One of the most common questions I get asked is what whether a small business should become an S Corporation. Choosing the right type of structure and tax designation for your small business is a vital step that should take place early on because it’s important to help your business thrive.
What IS an S Corporation?
An s corporation is actually NOT a type of business formation. In order to be an s corporation you must first form your business as a limited liability company for legal purposes. From there, if you meet certain requirements, you can elect to designate your business as an s corporation for tax purposes.
In order to meet the IRS requirements to designate as an s corporation your corporation must, have fewer than 100 shareholders who are all individuals, not corporations; have only one class of stock available; and be owned by U.S. citizens or resident aliens.
What is the Advantage of Choosing S Corporation Tax Status?
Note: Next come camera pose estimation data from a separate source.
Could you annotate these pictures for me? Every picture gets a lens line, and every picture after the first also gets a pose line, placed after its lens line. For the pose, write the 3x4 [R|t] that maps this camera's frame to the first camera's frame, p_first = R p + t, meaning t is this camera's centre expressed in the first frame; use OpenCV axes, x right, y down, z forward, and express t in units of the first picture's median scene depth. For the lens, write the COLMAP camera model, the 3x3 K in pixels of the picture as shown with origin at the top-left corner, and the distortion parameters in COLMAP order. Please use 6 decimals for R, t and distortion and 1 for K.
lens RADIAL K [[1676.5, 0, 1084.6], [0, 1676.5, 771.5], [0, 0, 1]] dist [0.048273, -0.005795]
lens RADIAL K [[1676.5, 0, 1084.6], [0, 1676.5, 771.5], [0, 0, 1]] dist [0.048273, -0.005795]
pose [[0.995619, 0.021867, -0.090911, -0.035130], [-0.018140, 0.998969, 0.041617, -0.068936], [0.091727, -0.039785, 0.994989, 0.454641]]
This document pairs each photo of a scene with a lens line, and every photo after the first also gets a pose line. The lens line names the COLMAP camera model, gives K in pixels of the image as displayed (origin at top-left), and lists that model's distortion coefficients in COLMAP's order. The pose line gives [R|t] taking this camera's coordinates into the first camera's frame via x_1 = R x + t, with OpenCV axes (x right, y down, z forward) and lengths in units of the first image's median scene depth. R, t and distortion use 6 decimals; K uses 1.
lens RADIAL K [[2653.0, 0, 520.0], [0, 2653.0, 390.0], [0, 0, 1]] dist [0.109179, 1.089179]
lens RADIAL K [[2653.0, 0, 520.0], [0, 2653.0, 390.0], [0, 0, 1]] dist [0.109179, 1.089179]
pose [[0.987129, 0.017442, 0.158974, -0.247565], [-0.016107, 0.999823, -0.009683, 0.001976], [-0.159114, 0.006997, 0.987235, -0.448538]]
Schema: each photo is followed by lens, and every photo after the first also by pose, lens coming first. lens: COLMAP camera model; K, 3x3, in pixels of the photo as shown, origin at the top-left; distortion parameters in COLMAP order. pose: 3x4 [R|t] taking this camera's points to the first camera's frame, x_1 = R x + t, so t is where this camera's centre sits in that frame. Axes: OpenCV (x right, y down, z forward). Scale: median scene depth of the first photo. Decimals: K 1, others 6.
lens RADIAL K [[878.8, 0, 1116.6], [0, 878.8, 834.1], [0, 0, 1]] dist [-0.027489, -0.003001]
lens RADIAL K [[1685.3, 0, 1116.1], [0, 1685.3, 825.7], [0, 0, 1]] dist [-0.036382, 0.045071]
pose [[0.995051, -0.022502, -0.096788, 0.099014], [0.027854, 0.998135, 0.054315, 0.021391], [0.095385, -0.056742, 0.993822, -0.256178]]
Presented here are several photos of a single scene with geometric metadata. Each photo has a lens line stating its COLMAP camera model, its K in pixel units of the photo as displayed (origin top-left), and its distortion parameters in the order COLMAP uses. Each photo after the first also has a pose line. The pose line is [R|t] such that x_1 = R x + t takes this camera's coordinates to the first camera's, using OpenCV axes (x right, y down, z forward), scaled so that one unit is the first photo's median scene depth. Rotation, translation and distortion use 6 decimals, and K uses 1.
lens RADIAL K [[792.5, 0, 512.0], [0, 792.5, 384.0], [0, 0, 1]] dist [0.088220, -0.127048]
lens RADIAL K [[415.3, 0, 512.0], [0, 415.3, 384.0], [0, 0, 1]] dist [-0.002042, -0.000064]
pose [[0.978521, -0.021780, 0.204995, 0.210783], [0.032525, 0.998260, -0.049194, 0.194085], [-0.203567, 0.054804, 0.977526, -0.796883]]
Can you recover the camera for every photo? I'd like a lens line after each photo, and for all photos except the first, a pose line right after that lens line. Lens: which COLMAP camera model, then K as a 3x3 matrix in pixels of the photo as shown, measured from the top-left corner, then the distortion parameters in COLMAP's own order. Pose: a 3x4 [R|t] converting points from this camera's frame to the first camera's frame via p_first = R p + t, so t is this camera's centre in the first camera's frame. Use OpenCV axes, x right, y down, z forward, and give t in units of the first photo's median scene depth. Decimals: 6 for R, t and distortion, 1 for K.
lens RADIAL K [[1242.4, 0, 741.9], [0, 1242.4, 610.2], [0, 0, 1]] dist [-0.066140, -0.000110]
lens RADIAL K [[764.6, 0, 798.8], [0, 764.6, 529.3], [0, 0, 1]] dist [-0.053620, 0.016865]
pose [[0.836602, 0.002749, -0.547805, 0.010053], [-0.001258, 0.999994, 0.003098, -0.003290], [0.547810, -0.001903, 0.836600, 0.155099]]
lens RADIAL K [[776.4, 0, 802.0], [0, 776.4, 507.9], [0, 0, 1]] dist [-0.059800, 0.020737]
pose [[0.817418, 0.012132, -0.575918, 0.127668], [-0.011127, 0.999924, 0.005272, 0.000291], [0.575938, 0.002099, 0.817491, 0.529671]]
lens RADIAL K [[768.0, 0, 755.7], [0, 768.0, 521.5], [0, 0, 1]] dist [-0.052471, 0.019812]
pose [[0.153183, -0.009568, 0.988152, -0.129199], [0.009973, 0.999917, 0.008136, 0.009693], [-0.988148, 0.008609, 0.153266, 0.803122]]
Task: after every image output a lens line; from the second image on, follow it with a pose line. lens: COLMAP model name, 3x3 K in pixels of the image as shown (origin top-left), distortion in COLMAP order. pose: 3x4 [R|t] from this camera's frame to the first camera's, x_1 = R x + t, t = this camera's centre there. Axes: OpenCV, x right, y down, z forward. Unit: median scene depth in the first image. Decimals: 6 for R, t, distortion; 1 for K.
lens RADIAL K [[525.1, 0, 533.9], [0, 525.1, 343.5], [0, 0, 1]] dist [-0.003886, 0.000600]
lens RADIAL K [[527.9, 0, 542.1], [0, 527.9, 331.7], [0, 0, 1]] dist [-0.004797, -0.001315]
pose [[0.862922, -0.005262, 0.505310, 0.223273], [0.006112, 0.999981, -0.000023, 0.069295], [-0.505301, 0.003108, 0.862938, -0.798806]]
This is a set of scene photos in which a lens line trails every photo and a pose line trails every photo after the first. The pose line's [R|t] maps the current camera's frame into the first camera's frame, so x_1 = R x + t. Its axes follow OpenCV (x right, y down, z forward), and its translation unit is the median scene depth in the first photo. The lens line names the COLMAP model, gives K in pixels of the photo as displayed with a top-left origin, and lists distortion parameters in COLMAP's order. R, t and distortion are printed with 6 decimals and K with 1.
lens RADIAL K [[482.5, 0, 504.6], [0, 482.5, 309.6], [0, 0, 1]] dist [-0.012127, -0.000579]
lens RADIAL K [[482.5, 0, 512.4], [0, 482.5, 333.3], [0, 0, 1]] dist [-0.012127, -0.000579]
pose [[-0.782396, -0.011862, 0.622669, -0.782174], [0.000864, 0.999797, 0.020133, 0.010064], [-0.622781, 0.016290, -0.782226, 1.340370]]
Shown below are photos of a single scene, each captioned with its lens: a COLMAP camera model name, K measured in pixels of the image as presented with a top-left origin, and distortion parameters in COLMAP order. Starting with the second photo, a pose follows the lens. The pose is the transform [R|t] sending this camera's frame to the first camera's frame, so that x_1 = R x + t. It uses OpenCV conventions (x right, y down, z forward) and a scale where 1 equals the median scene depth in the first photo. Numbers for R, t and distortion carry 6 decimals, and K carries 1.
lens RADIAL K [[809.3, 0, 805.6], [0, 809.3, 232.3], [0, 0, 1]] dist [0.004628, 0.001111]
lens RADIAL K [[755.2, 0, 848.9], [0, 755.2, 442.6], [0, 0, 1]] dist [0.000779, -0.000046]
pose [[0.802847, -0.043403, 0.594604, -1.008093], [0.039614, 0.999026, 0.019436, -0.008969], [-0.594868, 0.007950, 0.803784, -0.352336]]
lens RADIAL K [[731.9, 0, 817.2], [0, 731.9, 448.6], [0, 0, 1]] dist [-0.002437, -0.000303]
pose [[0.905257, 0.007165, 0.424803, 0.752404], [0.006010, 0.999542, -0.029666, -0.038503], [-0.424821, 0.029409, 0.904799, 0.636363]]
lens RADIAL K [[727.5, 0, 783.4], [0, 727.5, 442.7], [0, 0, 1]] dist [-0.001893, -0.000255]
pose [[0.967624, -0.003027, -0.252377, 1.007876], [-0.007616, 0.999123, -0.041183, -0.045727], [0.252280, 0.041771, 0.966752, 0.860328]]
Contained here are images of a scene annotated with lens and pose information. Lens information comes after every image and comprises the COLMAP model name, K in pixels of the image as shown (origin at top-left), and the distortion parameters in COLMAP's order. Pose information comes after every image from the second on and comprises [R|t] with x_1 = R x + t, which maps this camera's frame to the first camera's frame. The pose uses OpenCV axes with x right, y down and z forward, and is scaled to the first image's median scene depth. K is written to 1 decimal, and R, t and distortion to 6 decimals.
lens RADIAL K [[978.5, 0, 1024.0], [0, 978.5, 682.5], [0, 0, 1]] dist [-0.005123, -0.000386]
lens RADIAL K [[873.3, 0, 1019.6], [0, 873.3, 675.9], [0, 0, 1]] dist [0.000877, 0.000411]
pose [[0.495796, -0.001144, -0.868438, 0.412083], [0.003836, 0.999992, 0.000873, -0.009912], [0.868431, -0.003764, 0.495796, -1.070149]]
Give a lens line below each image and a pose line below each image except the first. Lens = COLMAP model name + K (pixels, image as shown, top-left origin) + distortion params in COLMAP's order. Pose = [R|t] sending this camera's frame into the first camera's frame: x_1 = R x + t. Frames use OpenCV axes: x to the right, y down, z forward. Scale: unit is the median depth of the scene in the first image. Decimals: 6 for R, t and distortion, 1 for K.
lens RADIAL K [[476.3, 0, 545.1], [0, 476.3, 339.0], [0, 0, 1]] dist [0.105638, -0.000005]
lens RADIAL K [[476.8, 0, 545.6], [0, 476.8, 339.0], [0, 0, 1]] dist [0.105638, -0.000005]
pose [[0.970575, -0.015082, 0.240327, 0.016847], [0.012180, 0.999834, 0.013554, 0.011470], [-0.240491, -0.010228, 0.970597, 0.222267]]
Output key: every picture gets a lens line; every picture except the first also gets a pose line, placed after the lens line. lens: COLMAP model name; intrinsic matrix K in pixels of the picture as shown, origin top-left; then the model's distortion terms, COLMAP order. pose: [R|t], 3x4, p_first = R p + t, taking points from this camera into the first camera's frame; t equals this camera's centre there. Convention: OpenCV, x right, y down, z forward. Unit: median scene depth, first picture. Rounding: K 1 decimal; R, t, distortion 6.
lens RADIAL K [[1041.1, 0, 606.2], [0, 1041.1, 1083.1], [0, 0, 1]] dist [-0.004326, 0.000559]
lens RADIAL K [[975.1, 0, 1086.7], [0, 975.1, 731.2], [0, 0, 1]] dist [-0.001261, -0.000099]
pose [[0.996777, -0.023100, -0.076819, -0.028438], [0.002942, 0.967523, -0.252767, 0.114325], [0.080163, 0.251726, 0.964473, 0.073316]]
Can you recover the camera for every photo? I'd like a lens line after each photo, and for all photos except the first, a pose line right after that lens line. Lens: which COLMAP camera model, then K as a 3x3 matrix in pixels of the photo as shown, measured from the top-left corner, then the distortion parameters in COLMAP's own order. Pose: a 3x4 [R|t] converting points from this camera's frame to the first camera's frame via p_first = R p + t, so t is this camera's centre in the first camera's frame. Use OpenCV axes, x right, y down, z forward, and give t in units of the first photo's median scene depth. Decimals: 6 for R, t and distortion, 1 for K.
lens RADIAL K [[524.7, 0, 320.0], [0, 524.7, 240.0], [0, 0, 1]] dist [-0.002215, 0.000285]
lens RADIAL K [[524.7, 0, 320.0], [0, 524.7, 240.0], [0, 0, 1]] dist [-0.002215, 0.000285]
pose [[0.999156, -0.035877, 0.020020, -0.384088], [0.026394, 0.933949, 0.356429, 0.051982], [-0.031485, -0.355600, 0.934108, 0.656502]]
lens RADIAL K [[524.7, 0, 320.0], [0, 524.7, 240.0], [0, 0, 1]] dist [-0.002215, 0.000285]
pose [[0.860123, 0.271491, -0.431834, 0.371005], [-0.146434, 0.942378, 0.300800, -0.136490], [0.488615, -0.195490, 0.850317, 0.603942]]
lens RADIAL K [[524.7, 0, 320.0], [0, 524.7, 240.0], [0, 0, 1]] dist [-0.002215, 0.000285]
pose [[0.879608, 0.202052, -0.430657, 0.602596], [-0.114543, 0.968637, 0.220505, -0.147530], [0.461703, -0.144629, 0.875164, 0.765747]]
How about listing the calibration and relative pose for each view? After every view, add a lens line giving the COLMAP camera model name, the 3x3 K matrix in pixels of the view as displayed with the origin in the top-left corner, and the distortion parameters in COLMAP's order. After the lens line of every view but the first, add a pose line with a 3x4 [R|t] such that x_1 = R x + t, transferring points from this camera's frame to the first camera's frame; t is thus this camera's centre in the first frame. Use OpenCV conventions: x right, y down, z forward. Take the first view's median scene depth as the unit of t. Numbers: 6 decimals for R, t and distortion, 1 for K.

The major advantage of becoming an s corporation for most people? Substantial tax savings. Different to c corporations (the most common type of corporation structure chosen), s corporations are not subject to double taxation. The s corporation status allows for a business’s income, losses, and deductions to be passed onto owners or shareholders when they file their income tax. That means that an s corporation’s revenue is not taxed at the corporate level. It’s only taxed when paid out as salaries or dividends to shareholders, so the company is not required to pay federal income tax because the profit has technically been passed on to the individuals. That’s a huge benefit for small business owners.
Things you should consider before designating as an s corporation include how the IRS classifies businesses. The IRS defines businesses as sole proprietorships, partnerships, C corporations or S corporations. The IRS has no limited liability corporation (or LLC) tax designation, which means that a single-member LLC is taxed as a sole proprietorship while a multi member LLC is considered a partnership. However, LLC owners can choose to be taxed as an S-corp if the file the appropriate documents with the IRS.
The Big Difference between LLC taxation and S corporation Taxation
If you choose by default to have your LLC taxed as a sole proprietorship, this means that as a business owner you are required to report business income and expenses on your personal income tax return, pay personal income tax on company profits and pay Social Security and Medicare taxes on said profits.
If you choose instead to have your LLC taxed as an S corporation, your “reasonable salary” will be a business expense so you will report salary and other business profits on your personal income tax return. But, the big thing is you will ONLY pay self-employment taxes (Social Security and Medicare) on your “reasonable salary”. The business profits will not be taxed for self-employment purposes (but will still be taxed for all other purposes), so you could save a substantial amount of money each year in tax liability.
Is forming an S corporation right for you?
The important thing to think about when deciding whether or not to designate s corporation status is if the tax benefits are right for you. This may require the help of a professional so I highly suggest you contact a CPA or other tax professional in order to help you determine if this is the best designation for your business. Every business is different, and determining the “reasonable salary” for you as the business owner can be tricky, so its best to work with a certified CPA on this!